Толпы крикливо одетых людей шаркают ногами, входя и выходя из зданий со стеклянными витринами, история американских извращений... шлюхи в ярких обтягивающих штанах, кожаные мальчики, бляди в юбках с разрезами, девчонки с голыми сиськами и наколкой «АНГЕЛ» на левой, все бледные в этой обжигающей жаре, буквы непонятного языка, округлые костяшки домино, вместо точек темные глаза и рты, висюльки на шеях белковых машин, одна мысль на мозг, билетик в пластмассовом яйце, медленный поток течет мимо дьявольского ряда баров, секс-лавок и игровых автоматов, под мистическим туманным светом, под пятнами красных и желтых воздушных слов, голоса невнятны, смех раздражающ, ночь исчеркана протухшим желтком их чувств; Минголла теперь знал, что нищенка ошиблась, это самая настоящая Америка, опустошенная туристскими аттракционами долина Южной Калифорнии, и где-то, а может везде, притаился за рекламным щитом огромный, красный, дряблый кабан Сатана с отвислым до ляжек брюхом, рогатый и хихикающий, смотрит сквозь глазок на великое раздевание своей любимой суки – Идеи Порядка...

Нищенка безнадежно покачала головой:

– Нам нужен новый Колумб, вот что.

– Помогите ветерану, – раздался позади голос.

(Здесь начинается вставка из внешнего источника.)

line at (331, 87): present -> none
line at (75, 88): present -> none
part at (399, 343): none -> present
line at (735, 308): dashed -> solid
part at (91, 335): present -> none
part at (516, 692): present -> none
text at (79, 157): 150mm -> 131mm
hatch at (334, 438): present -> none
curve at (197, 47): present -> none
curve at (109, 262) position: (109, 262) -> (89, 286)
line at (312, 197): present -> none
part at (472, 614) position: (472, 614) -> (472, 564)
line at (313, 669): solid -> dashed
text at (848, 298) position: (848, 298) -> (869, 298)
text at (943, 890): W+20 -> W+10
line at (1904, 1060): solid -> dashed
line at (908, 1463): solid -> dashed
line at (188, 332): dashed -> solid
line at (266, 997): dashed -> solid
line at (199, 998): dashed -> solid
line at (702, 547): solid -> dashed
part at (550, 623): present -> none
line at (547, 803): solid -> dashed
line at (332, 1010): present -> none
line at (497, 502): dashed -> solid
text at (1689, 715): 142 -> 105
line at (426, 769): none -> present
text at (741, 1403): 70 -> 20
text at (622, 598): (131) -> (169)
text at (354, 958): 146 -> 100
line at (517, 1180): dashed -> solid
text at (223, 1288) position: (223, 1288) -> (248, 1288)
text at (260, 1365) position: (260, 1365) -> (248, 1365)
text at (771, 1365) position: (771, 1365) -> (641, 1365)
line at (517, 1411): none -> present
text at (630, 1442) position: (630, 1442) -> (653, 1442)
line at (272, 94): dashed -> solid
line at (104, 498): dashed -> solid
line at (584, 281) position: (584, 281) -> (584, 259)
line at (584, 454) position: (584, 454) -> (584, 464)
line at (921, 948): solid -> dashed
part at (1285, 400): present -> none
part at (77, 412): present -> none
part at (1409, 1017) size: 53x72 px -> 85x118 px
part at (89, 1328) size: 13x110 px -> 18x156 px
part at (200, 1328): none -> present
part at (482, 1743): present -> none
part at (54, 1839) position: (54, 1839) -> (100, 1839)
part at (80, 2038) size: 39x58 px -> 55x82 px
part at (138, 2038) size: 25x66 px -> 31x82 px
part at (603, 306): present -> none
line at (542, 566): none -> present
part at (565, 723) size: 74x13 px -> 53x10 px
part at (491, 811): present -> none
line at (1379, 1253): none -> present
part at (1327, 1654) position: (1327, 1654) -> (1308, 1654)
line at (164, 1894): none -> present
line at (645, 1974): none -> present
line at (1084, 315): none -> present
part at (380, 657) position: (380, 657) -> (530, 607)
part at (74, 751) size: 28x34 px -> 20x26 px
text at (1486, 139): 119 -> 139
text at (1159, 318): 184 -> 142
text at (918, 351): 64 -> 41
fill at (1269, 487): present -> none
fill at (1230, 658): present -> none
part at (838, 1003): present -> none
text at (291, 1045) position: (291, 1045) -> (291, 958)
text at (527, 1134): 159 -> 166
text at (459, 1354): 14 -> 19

Минголла резко обернулся и чуть не столкнулся с пронырливым коротко стриженым человеком – одноногий, на костылях, в камуфляже с нашивкой Первого Никарагуанского пехотного полка, он стоял, протягивая руку. В темноте его глаз Минголла видел секреты битв и тайную правду потрясений.

– Эй! – воскликнул ветеран. – Эй, я тебя знаю, мужик! Помнишь меня? Долина, мужик, – долина у Сантадар-Хименес, помнишь? – Он ковыльнул на шаг вперед и вгляделся Минголле в лицо. – Ага, это ты, мужик. Изменился малость – прическа другая или еще чего. Но точно...

– Нет-нет. – Минголла попятился. Он казался себе невероятно высоким, боялся задеть головой оранжевое небо, перепачкаться в его грязной краске. – Ты меня с кем-то спутал.

– Да ни хуя! Ты ж был там, когда меня зацепило, мужик. Не помнишь? Как с бобиком играли, ну... неужели забыл!

Минголла шагнул в толпу, и его понесло в медленную давку. Он не помнил

этого человека, но он много чего не помнил и боялся, что кто-то его узнает – кто-то, у кого за пазухой камень.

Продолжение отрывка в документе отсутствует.